● **Stored entries**
::::
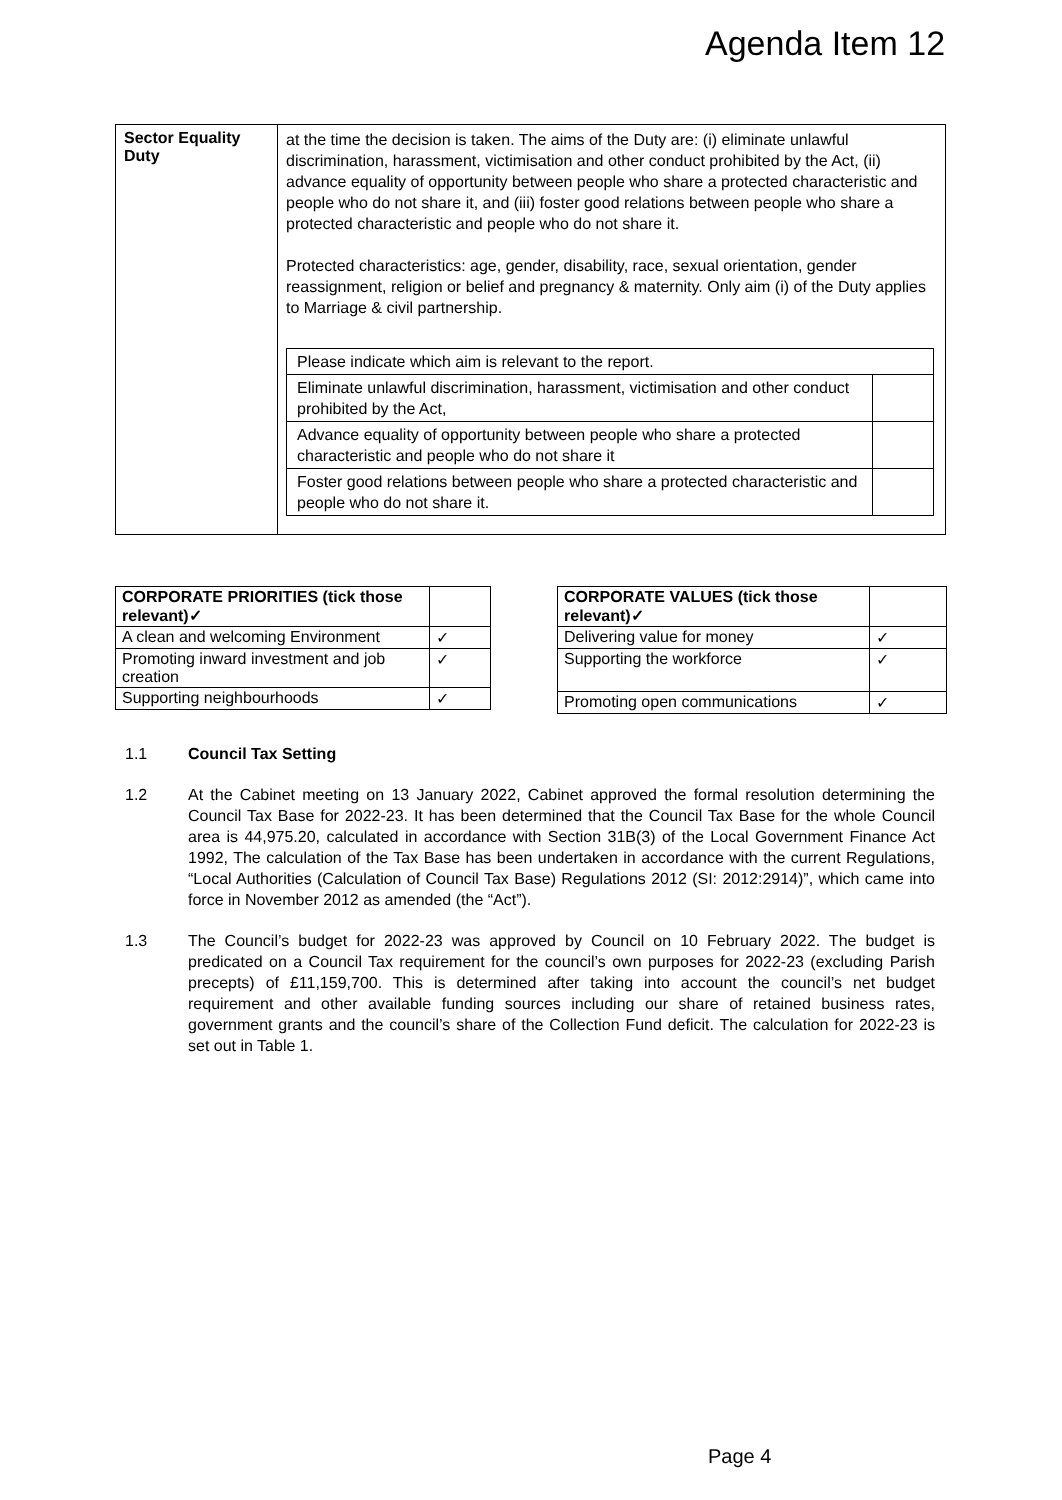Agenda Item 12
| Sector Equality Duty | at the time the decision is taken. The aims of the Duty are: (i) eliminate unlawful discrimination, harassment, victimisation and other conduct prohibited by the Act, (ii) advance equality of opportunity between people who share a protected characteristic and people who do not share it, and (iii) foster good relations between people who share a protected characteristic and people who do not share it. Protected characteristics: age, gender, disability, race, sexual orientation, gender reassignment, religion or belief and pregnancy & maternity. Only aim (i) of the Duty applies to Marriage & civil partnership. / Please indicate which aim is relevant to the report. / / / Eliminate unlawful discrimination, harassment, victimisation and other conduct prohibited by the Act, / / / Advance equality of opportunity between people who share a protected characteristic and people who do not share it / / / Foster good relations between people who share a protected characteristic and people who do not share it. / / |
| CORPORATE PRIORITIES (tick those relevant)✓ | |
| A clean and welcoming Environment | ✓ |
| Promoting inward investment and job creation | ✓ |
| Supporting neighbourhoods | ✓ |
| CORPORATE VALUES (tick those relevant)✓ | |
| Delivering value for money | ✓ |
| Supporting the workforce | ✓ |
| Promoting open communications | ✓ |
1.1 Council Tax Setting
1.2 At the Cabinet meeting on 13 January 2022, Cabinet approved the formal resolution determining the Council Tax Base for 2022-23. It has been determined that the Council Tax Base for the whole Council area is 44,975.20, calculated in accordance with Section 31B(3) of the Local Government Finance Act 1992, The calculation of the Tax Base has been undertaken in accordance with the current Regulations, “Local Authorities (Calculation of Council Tax Base) Regulations 2012 (SI: 2012:2914)”, which came into force in November 2012 as amended (the “Act”).
1.3 The Council’s budget for 2022-23 was approved by Council on 10 February 2022. The budget is predicated on a Council Tax requirement for the council’s own purposes for 2022-23 (excluding Parish precepts) of £11,159,700. This is determined after taking into account the council’s net budget requirement and other available funding sources including our share of retained business rates, government grants and the council’s share of the Collection Fund deficit. The calculation for 2022-23 is set out in Table 1.
Page 4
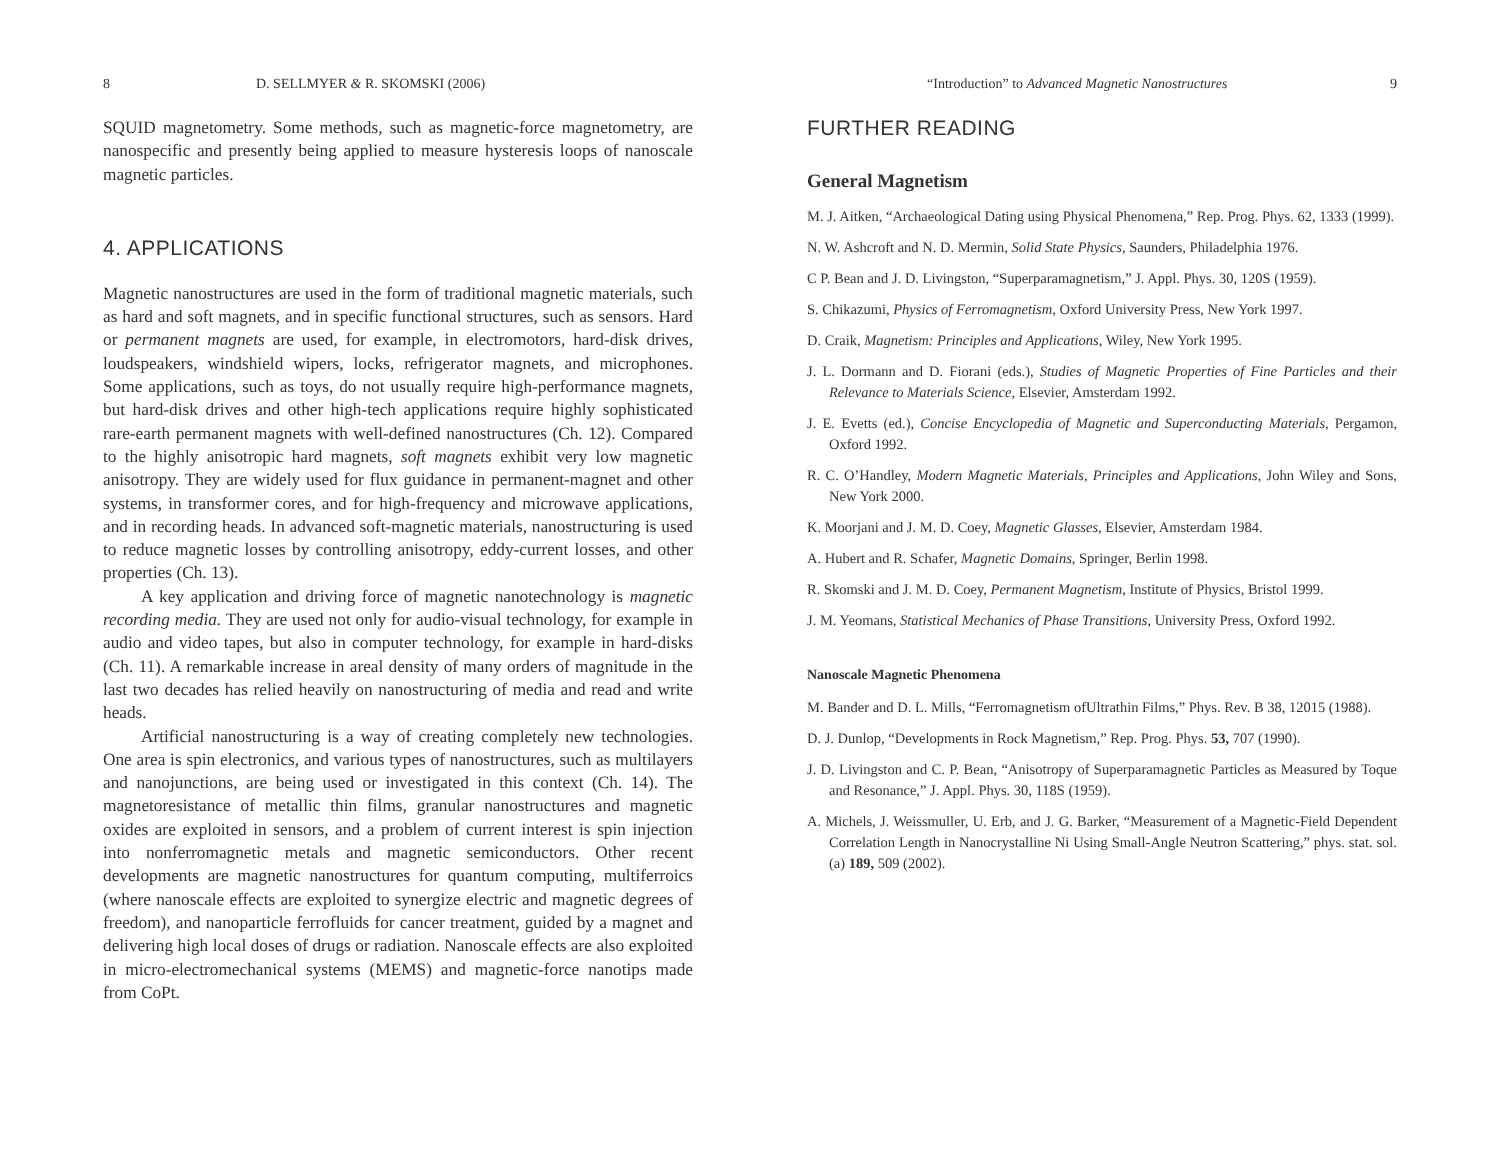8 D. SELLMYER & R. SKOMSKI (2006)
SQUID magnetometry. Some methods, such as magnetic-force magnetometry, are nanospecific and presently being applied to measure hysteresis loops of nanoscale magnetic particles.
4. APPLICATIONS
Magnetic nanostructures are used in the form of traditional magnetic materials, such as hard and soft magnets, and in specific functional structures, such as sensors. Hard or permanent magnets are used, for example, in electromotors, hard-disk drives, loudspeakers, windshield wipers, locks, refrigerator magnets, and microphones. Some applications, such as toys, do not usually require high-performance magnets, but hard-disk drives and other high-tech applications require highly sophisticated rare-earth permanent magnets with well-defined nanostructures (Ch. 12). Compared to the highly anisotropic hard magnets, soft magnets exhibit very low magnetic anisotropy. They are widely used for flux guidance in permanent-magnet and other systems, in transformer cores, and for high-frequency and microwave applications, and in recording heads. In advanced soft-magnetic materials, nanostructuring is used to reduce magnetic losses by controlling anisotropy, eddy-current losses, and other properties (Ch. 13).
A key application and driving force of magnetic nanotechnology is magnetic recording media. They are used not only for audio-visual technology, for example in audio and video tapes, but also in computer technology, for example in hard-disks (Ch. 11). A remarkable increase in areal density of many orders of magnitude in the last two decades has relied heavily on nanostructuring of media and read and write heads.
Artificial nanostructuring is a way of creating completely new technologies. One area is spin electronics, and various types of nanostructures, such as multilayers and nanojunctions, are being used or investigated in this context (Ch. 14). The magnetoresistance of metallic thin films, granular nanostructures and magnetic oxides are exploited in sensors, and a problem of current interest is spin injection into nonferromagnetic metals and magnetic semiconductors. Other recent developments are magnetic nanostructures for quantum computing, multiferroics (where nanoscale effects are exploited to synergize electric and magnetic degrees of freedom), and nanoparticle ferrofluids for cancer treatment, guided by a magnet and delivering high local doses of drugs or radiation. Nanoscale effects are also exploited in micro-electromechanical systems (MEMS) and magnetic-force nanotips made from CoPt.
“Introduction” to Advanced Magnetic Nanostructures 9
FURTHER READING
General Magnetism
M. J. Aitken, “Archaeological Dating using Physical Phenomena,” Rep. Prog. Phys. 62, 1333 (1999).
N. W. Ashcroft and N. D. Mermin, Solid State Physics, Saunders, Philadelphia 1976.
C P. Bean and J. D. Livingston, “Superparamagnetism,” J. Appl. Phys. 30, 120S (1959).
S. Chikazumi, Physics of Ferromagnetism, Oxford University Press, New York 1997.
D. Craik, Magnetism: Principles and Applications, Wiley, New York 1995.
J. L. Dormann and D. Fiorani (eds.), Studies of Magnetic Properties of Fine Particles and their Relevance to Materials Science, Elsevier, Amsterdam 1992.
J. E. Evetts (ed.), Concise Encyclopedia of Magnetic and Superconducting Materials, Pergamon, Oxford 1992.
R. C. O’Handley, Modern Magnetic Materials, Principles and Applications, John Wiley and Sons, New York 2000.
K. Moorjani and J. M. D. Coey, Magnetic Glasses, Elsevier, Amsterdam 1984.
A. Hubert and R. Schafer, Magnetic Domains, Springer, Berlin 1998.
R. Skomski and J. M. D. Coey, Permanent Magnetism, Institute of Physics, Bristol 1999.
J. M. Yeomans, Statistical Mechanics of Phase Transitions, University Press, Oxford 1992.
Nanoscale Magnetic Phenomena
M. Bander and D. L. Mills, “Ferromagnetism ofUltrathin Films,” Phys. Rev. B 38, 12015 (1988).
D. J. Dunlop, “Developments in Rock Magnetism,” Rep. Prog. Phys. 53, 707 (1990).
J. D. Livingston and C. P. Bean, “Anisotropy of Superparamagnetic Particles as Measured by Toque and Resonance,” J. Appl. Phys. 30, 118S (1959).
A. Michels, J. Weissmuller, U. Erb, and J. G. Barker, “Measurement of a Magnetic-Field Dependent Correlation Length in Nanocrystalline Ni Using Small-Angle Neutron Scattering,” phys. stat. sol. (a) 189, 509 (2002).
::::
● **WHAT IS EXPECTED**
Each line in the records above with "Ferromagnetism" must be returned.

● **OUTPUT FOR THIS TASK**
S. Chikazumi, Physics of Ferromagnetism, Oxford University Press, New York 1997.
M. Bander and D. L. Mills, “Ferromagnetism ofUltrathin Films,” Phys. Rev. B 38, 12015 (1988).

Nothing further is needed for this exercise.